- **Written exercise**
Condense the paragraph of the native title text that begins "The logical consequence of this" into a shorter version that keeps its main facts.

--- Start of Provided text ---

As soon as I read it I look for the imminent arrival of suspect reasoning. In this respect the Second Native Title Case did not disappoint me. Having hypothesised its law, section 10(1) goes on to say that, notwithstanding anything in it, the people of the disadvantaged race should enjoy the right in question to the same extent as the other race. What could this mean in terms of native title? Surely a straightforward analysis would say that, by reason of Mabo [No.2], native title has placed one race, the Aboriginal race, in a position of advantage over everyone else in the matter of enjoyment of interests in land. This is a situation to which section 10(1) can, at the very least, have no application. As things stood immediately after Mabo [No.2] the Aboriginal race had acquired a common law right which, by definition, no one else could enjoy. This was not in itself contrary to section 10(1), because that provision is directed to legislatures, but it was certainly contrary to the intention of section 10(1), and indeed of the RDA as a whole.
The logical consequence of this was that any Australian State or Territory legislature had power to abolish native title without running foul of section 10(1). Subject to any relevant constitutional limitation on its powers, it was also open to the Commonwealth to legislate to confirm or enlarge native title rights without regard to section 10(1).

--- End of Provided text ---
--- Start of Provided material ---

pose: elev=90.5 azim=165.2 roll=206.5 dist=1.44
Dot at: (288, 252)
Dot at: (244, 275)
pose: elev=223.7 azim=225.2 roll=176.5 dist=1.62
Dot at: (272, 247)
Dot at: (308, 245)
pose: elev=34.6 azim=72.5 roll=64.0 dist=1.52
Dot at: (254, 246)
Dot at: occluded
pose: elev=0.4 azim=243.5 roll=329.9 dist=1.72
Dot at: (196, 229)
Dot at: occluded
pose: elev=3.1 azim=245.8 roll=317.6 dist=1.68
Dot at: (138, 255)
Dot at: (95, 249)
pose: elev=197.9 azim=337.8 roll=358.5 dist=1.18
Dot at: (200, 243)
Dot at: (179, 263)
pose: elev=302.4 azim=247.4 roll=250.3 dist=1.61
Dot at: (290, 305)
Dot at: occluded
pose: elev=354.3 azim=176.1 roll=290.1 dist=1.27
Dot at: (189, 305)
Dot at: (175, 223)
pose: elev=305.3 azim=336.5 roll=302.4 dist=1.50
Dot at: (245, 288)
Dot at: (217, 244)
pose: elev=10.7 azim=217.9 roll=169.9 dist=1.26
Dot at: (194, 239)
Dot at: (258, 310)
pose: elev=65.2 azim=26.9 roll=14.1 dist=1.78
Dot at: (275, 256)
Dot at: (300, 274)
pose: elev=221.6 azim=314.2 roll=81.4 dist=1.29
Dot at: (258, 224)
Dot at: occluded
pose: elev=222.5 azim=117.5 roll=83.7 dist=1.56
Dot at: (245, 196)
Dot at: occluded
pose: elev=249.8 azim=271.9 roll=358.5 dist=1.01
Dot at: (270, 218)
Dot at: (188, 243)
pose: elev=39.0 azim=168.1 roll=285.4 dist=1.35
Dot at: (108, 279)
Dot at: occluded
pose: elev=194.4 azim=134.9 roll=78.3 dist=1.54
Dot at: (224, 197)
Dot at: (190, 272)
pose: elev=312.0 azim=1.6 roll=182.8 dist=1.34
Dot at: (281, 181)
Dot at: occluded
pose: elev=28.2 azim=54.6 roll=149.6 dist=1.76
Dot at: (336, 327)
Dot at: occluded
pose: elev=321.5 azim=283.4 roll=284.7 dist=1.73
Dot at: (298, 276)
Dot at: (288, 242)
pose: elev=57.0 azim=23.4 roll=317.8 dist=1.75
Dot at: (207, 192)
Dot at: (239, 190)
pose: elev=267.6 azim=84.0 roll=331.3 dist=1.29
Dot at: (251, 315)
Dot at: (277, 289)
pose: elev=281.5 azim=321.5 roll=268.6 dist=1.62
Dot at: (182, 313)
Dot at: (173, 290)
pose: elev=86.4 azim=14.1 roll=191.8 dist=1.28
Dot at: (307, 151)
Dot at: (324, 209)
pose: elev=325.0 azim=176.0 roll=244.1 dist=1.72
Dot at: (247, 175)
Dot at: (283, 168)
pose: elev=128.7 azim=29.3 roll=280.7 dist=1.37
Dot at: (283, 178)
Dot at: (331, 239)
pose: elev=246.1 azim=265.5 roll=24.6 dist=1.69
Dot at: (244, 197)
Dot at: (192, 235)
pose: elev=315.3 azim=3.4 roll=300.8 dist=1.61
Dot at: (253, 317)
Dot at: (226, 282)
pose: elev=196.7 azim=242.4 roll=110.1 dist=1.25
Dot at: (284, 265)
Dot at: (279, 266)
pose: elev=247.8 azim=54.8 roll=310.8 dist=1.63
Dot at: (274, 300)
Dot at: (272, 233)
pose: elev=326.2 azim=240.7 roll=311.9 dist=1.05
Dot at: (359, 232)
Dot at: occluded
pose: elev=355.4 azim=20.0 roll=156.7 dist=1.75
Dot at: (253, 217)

--- End of Provided material ---

- **Result of the task**
As a result, any Australian State or Territory legislature could abolish native title without breaching section 10(1), and the Commonwealth, within any relevant constitutional limits, could legislate to confirm or enlarge native title rights regardless of section 10(1).